Maman

стр.

Богачи Манасе взяли в свой роскошный отель старуху-мать только для того, чтобы она их не срамила. Старуху поместили в мансардах, рядом с прислугою. Никто не убирал её комнату, и пыль сероватым налётом покрывала в ней мебель и пол. Только не кровать: свою кровать старуха перестилала и перетряхивала беспрестанно, потому что там, между матрасами и в подушках, хранились её акции, билеты и деньги. Есть ей приносили наверх, и вообще она редко расставалась со своею конурой, всего раз в месяц, когда надо было получать проценты с ренты, или когда её охватывало непреодолимое желание побывать на Центральном рынке. Она садилась в омнибус и ехала в Temple [1]. Бродя между лавок старого тряпья, под гирляндами развешанных платьев, юбок и ботинок, запуская руки в лежащие груды такого же товара, она расширяла ноздри и с наслаждением вдыхала прокислый, сладковатый запах, присущий лежалому и нечистому белью. Она закрывала глаза, чтобы лучше восстановить в своей памяти ту зелёную доску, на которой здесь в течение пятидесяти лет красовалась надпись:

«Madame Manassé,

marchande à la toilette»

Рынок ещё помнил её; старые еврейки, её бывшие подруги, кивали ей громадными носами и звали к себе, махая в воздухе руками, крючковатыми и сухими как птичьи лапы, гортанные резкие голоса закидывали её вопросами и комплиментами.

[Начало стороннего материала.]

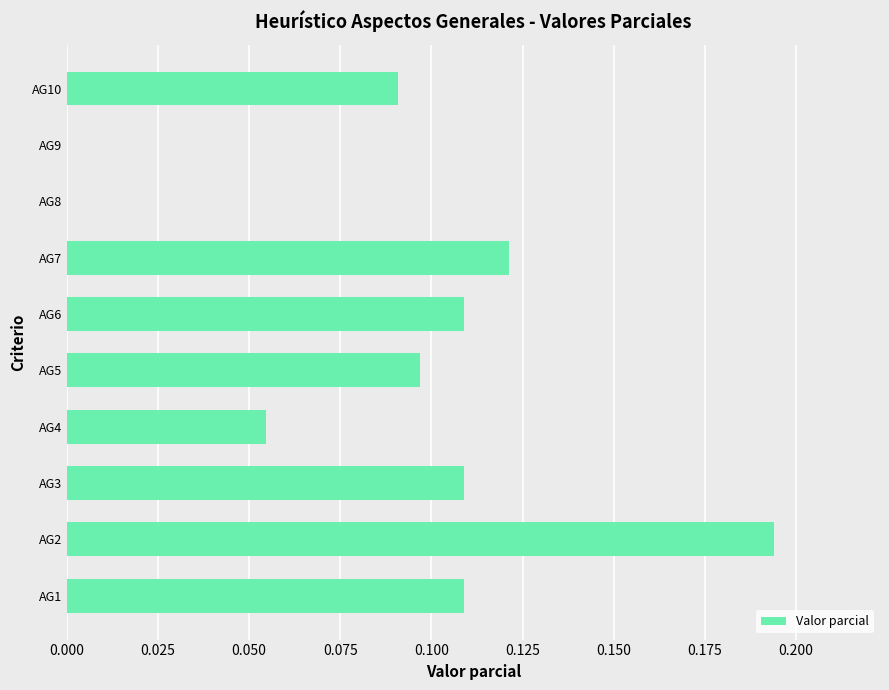

Which has a higher value, AG10 or AG5?

AG5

Здесь на эту грязную, скрюченную жидовку глядели сквозь призму почёта и золота, которыми обладал её сын.

Этот привет, это признание её авторитета согревали и утешали старуху за то презрение, в котором она жила в роскошном отеле её сына.

Она отдала бы всё: и деньги, которые оставила лично себе, озолотив своего единственного сына Вениамина, и даже остаток дней своих, чтобы только хоть раз, в присутствии гостей, сойти вниз в раззолоченные салоны, сесть на плюшевый диван и, несмотря на отчаянные жесты своей модной обезьяны-невестки, рассказать всем гостям хоть часть тех нередко трагических и почти всегда рискованных оборотов, через которые прошло всё то золото, все те бриллианты, которым теперь поклоняется Париж.

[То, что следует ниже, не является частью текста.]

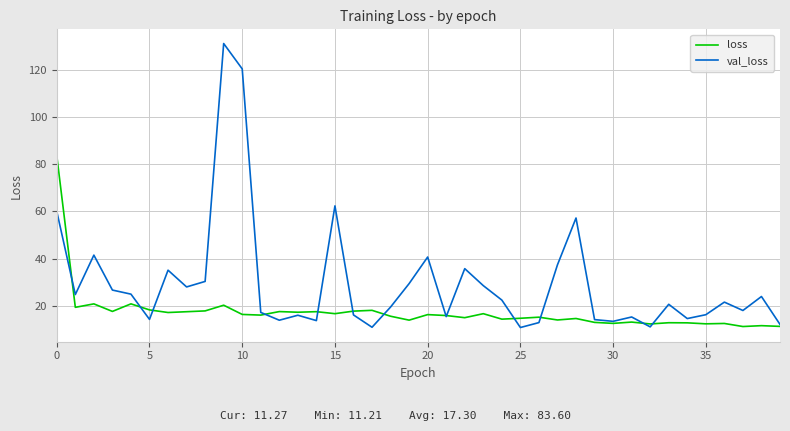

Which series has the largest total across all categories?

val_loss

Сам «барон Манасе» никогда не дозволил бы этого; он с нахальством и хладнокровием пробившегося в свет еврея отрекался от своего прошлого и свою maman вместе со старым хламом предпочитал держать на чердаке, подальше от всех любопытных глаз.

Жена его, баронесса Ребекка, иногда среди многочисленного субботнего собрания вдруг делала печальное лицо и восклицала голосом, в котором дрожали слёзы: «О! Как бы я была счастлива, если бы maman могла теперь быть среди нас, но бедняжка всё больна, всё больна! Она не покидает своей комнаты, ей 67 лет, рассудок её как-то затемняется, она как ребёнок, — всякое чужое лицо пугает её, и кроме нас, своих детей, которые обожают её, она не желает видеть никого!»

Старуха в одну из своих экскурсий в Temple, промокнув от дождя до костей, вернулась домой в лихорадке и слегла; её в бессознательном положении перенесли в прекрасную комнату первого этажа и послали за докторами. Светила науки не пробыли и трёх минут около больной; приговор был ясный: старуха едва ли проживёт ещё день.

Баронесса Ребекка, проводив докторов, вернулась одна в комнату, где теперь лежала maman, и заперла за собою двери на ключ.

Наконец-то всем Франкам, Якобсонам и Оппенгеймам покажут maman, наконец их заставят прикусить язык, болтавший нелепости о том, что Манасе держат где-то под спудом свою мать, грязную старую торговку… Она им покажет!

Ребекка, затянутая в стальной корсет, еле сдерживавший её расплывшееся тело, тяжело дыша, с лицом, на котором сквозь пудру и румяна проступали крупные капли пота, принялась за работу.

Maman лежала неподвижно, обводя изумлёнными, широко открытыми глазами непривычную ей обстановку — тяжёлые складки плюшевых портьер, кружевные драпировки громадных окон, зеркала, бронзу и мягкие, тёмно-пунцовые занавесы алькова; от волнения она начала что-то жалобно лепетать со стоном и икотою.

Ребекка, не обращая на неё никакого внимания, быстро ходила по комнате, вынимая из громадного зеркального шкафа необходимые для обстановки предметы.